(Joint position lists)
----------

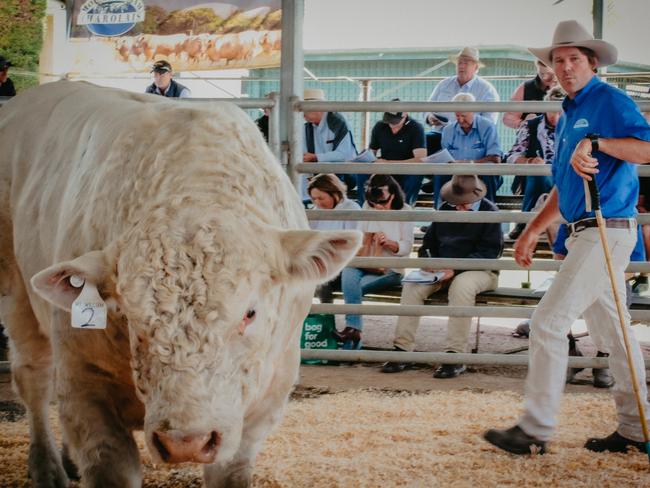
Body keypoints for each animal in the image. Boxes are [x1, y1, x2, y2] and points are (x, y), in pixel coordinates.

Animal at [0, 81, 360, 488]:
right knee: (33, 379)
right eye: (129, 316)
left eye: (250, 313)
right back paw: (46, 466)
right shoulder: (84, 388)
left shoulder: (265, 399)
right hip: (16, 292)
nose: (186, 441)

----------

EXERCISE AIM: Among the lines above, find those holding "right" and copy each one.

SOLUTION TO THIS PROBLEM:
right knee: (33, 379)
right eye: (129, 316)
right back paw: (46, 466)
right shoulder: (84, 388)
right hip: (16, 292)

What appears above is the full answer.